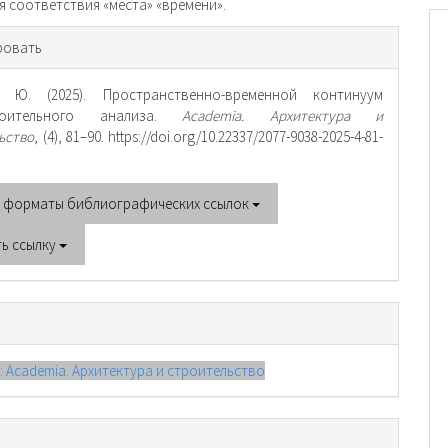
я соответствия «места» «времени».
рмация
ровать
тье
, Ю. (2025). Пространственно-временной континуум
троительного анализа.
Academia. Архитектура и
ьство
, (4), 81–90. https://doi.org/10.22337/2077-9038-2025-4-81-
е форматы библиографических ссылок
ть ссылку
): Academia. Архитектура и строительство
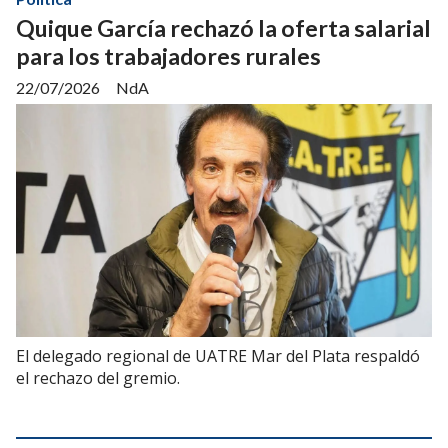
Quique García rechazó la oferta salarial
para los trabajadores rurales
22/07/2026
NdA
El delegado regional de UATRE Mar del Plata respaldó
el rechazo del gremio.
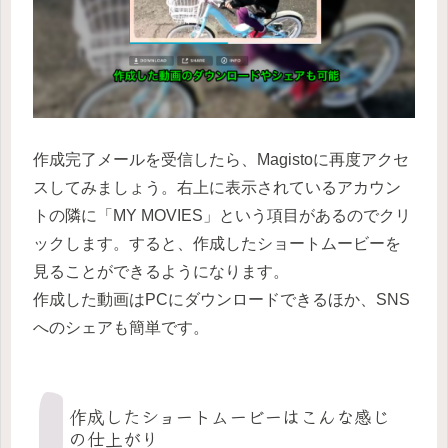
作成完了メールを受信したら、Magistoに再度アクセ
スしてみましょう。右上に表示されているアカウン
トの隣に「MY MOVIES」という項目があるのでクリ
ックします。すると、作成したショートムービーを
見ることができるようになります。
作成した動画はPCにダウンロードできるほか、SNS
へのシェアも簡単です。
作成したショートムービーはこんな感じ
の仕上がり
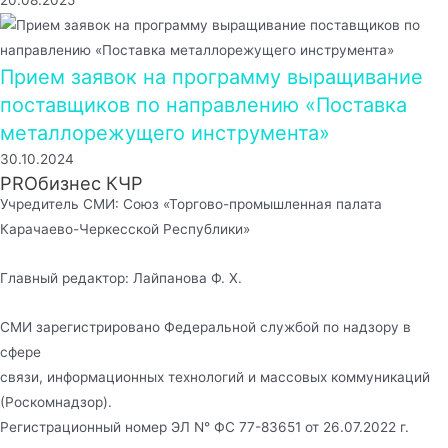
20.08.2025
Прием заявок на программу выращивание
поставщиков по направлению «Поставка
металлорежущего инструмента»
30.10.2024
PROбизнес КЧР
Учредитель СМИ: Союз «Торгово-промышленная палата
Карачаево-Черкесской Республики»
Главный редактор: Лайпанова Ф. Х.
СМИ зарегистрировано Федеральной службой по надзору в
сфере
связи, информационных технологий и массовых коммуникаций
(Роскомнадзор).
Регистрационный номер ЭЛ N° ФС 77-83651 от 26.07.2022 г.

:::

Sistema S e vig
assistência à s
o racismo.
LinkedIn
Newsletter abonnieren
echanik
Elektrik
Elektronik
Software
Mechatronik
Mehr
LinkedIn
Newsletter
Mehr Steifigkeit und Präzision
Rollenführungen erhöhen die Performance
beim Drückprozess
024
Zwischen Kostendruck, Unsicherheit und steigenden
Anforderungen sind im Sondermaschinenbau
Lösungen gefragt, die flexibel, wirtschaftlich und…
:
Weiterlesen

:::

WHAT YOU NEED TO DO: For this exercise, return exactly the lines above from the line with "へのシェアも簡単です。" through the line with "Регистрационный номер ЭЛ", both included. Do not copy the pictures.

ANSWER SECTION:
へのシェアも簡単です。
作成したショートムービーはこんな感じ
の仕上がり
20.08.2025
Прием заявок на программу выращивание
поставщиков по направлению «Поставка
металлорежущего инструмента»
30.10.2024
PROбизнес КЧР
Учредитель СМИ: Союз «Торгово-промышленная палата
Карачаево-Черкесской Республики»
Главный редактор: Лайпанова Ф. Х.
СМИ зарегистрировано Федеральной службой по надзору в
сфере
связи, информационных технологий и массовых коммуникаций
(Роскомнадзор).
Регистрационный номер ЭЛ N° ФС 77-83651 от 26.07.2022 г.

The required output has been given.